In Greek mythology, Maia is one of the Pleiades and the mother of Hermes. The goddess known as Maia among the Romans may have originated independently, but attracted the myths of Greek Maia because the two figures shared the same name.

In ancient Roman religion and myth, Maia embodied the concept of growth, as her name was thought to be related to the comparative adjective maius, maior, "larger, greater." Originally, she may have been a homonym independent of the Greek Maia, whose myths she absorbed through the Hellenization of Latin literature and culture.

In an archaic Roman prayer, Maia appears as an attribute of Vulcan, in an invocational list of male deities paired with female abstractions representing some aspect of their functionality. She was explicitly identified with Earth (Terra, the Roman counterpart of Gaia) and the Good Goddess (Bona Dea) in at least one tradition.

Her identity became theologically intertwined also with the goddesses Fauna, Magna Mater ("Great Goddess", referring to the Roman form of Cybele but also a cult title for Maia), Ops, Juno, and Carna, as discussed at some length by the late antiquarian writer Macrobius. This treatment was probably influenced by the 1st-century BC scholar Varro, who tended to resolve a great number of goddesses into one original "Terra." The association with Juno, whose Etruscan counterpart was Uni, is suggested again by the inscription Uni Mae on the Piacenza Liver.

The month of May (Latin Maius) was supposedly named for Maia, though ancient etymologists also connected it to the maiores, "ancestors," again from the adjective maius, maior, meaning those who are "greater" in terms of generational precedence. On the first day of May, the Lares Praestites were honored as protectors of the city, and the flamen of Vulcan sacrificed a pregnant sow to Maia, a customary offering to an earth goddess that reiterates the link between Vulcan and Maia in the archaic prayer formula.

In Roman myth, Mercury (Hermes), the son of Maia, was the father of the twin Lares, a genealogy that sheds light on the collocation of ceremonies on the May Kalends.

The month of May was named for Maia.
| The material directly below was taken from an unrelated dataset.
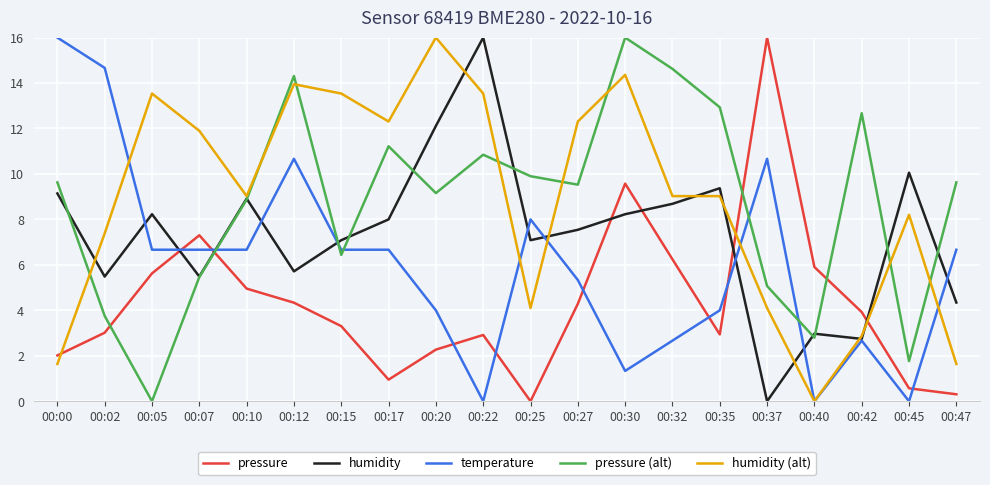

The humidity (alt) series shows 13.9 at 00:12. True or false?

True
On May 15, the Ides, Mercury was honored as a patron of merchants and increaser of profit (through an etymological connection with merx, merces, "goods, merchandise"), another possible connection with Maia his mother as a goddess who promoted growth.

She was associated with Vulcan, and on the first of May the flamen of that god sacrificed to her a pregnant sow, an appropriate sacrifice also for an earth goddess such as Bona Dea: a sow-shaped wafer might be substituted.

The goddess was accessible only to women - men were excluded from her precincts.